======== Verilen Metin ========

Ancak Arash tam üç aydır kardeşini göremiyor. Kardeşi Amir, eski bir cezaevi olan ve şu anda da etrafının dikenli tellerle çevrilip dışarı çıkışlara izin verilmemesi nedeniyle yeniden hapishane hüviyetine bürünen Moria mülteci kampında kalıyor.
Arash o günden beri kardeşini göremiyor. Kendisinin ve kardeşinin karşılaştığı muameleyi protesto etmek ve kardeşini görebilmek için 23 gündür açlık grevinde. Daha insani şartlar yaratılana kadar da grevi sürdürmeye kararlı.
AİLECE MUHALEFET
Rejim, bu muhalefetin bedelini ağır ödetmiş aileye. Babası, Arash henüz 12 yaşındayken Tahran yönetimi unsurları tarafından katledilmiş. Hem de işyerindeki çalışma şartlarının düzeltilmesi için bir kampanya yürüttüğü sırada.
Aile henüz bu olayın şokunu atlatamadan Arash'ın abisi de aynı akıbete maruz kalmış. O da muhalif gösteri ve eylemlere katıldığı bir sırada öldürülmüş.
Arash yine de rejimin istediği "uslu çocuk" olmayı reddetmiş. Tıpkı babası gibi iktidarın ötelediği, muhalif düşüncelerinden dolayı baskıya maruz kalan insanların haklarını savunmak için Uluslararası İnsan Hakları İzleme Örgütü'nün (HRW) bir parçası olarak çalışmaya başlamış.
Ardından da "the Hamyaran-E-Mehrandish" adını verdiği, yoksul işçilere ilaç, gıda ve giyecek sağlayan bir sivil toplum örgütü kurmuş.
Bu nedenle tam beş kez gözaltına alınmış. Son yargılamasında iki yıl cezaya çarptırılmış. Bunun tam altı ayını tek başına bir hücrede geçirmeye zorlanmış.
"Hep zor bir hayatım oldu" diyerek söze giriyor. Sonra da kaçışa giden süreci anlatıyor.
"Cezaevinden çıktıktan sonra devam eden yargılama neticesinde 19 yıl daha hapis cezasına çarptırıldım. Ancak bu kez hapse girmemeye karar verdim. Önce Türkiye'ye, oradan da Yunanistan'ın Midilli adasına kaçtım."
Geçen yıl Eylül ayında Midilli'ye ulaşan ve yedi ay boyunca tıpkı kardeşi gibi Moria kampında kalan Arash, "Çok zor şartlarda yaşadım. Çok açlık çektim. Polis şiddeti gördüm. Soğuktan donuyorduk. İhtiyaçlarımıza yetişemediler. Bir keresinde intihara kalkıştım. Yaşamak çok zordu. Polis ve BM bana bakmadı" sözleriyle yaşadıklarını anlatıyor.

========

**Yapılacak İşler**
1. Lütfen aşağıdaki ifadelerin verilen metinle uyuşup uyuşmadığını "evet" ya da "hayır" diye belirtin ve her birinde belirleyici sözleri metinden aynen aktarın: (a) Arash 23 gündür açlık grevinde. (b) Arash'ın babası, Arash 15 yaşındayken öldürülmüş. (c) Arash Moria kampında bir yıl kalmış.
2. Verilen metinde "Ancak Arash tam" sözlerinden "mülteci kampında kalıyor." sözlerine kadar olan kısmı, "dikenli tellerle" yerine "yüksek duvarlarla" koyarak yeniden yazın.

======== Ham Veri ========

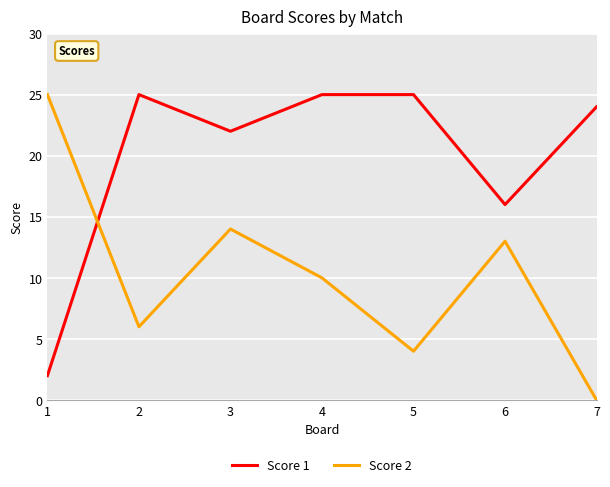

What are all the series names shown in the legend?

Score 1, Score 2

========

**Çözüm Listesi**
1.
(a) Evet: "Kendisinin ve kardeşinin karşılaştığı muameleyi protesto etmek ve kardeşini görebilmek için 23 gündür açlık grevinde."
(b) Hayır: "Babası, Arash henüz 12 yaşındayken Tahran yönetimi unsurları tarafından katledilmiş."
(c) Hayır: "Geçen yıl Eylül ayında Midilli'ye ulaşan ve yedi ay boyunca tıpkı kardeşi gibi Moria kampında kalan Arash"

2.
Ancak Arash tam üç aydır kardeşini göremiyor. Kardeşi Amir, eski bir cezaevi olan ve şu anda da etrafının yüksek duvarlarla çevrilip dışarı çıkışlara izin verilmemesi nedeniyle yeniden hapishane hüviyetine bürünen Moria mülteci kampında kalıyor.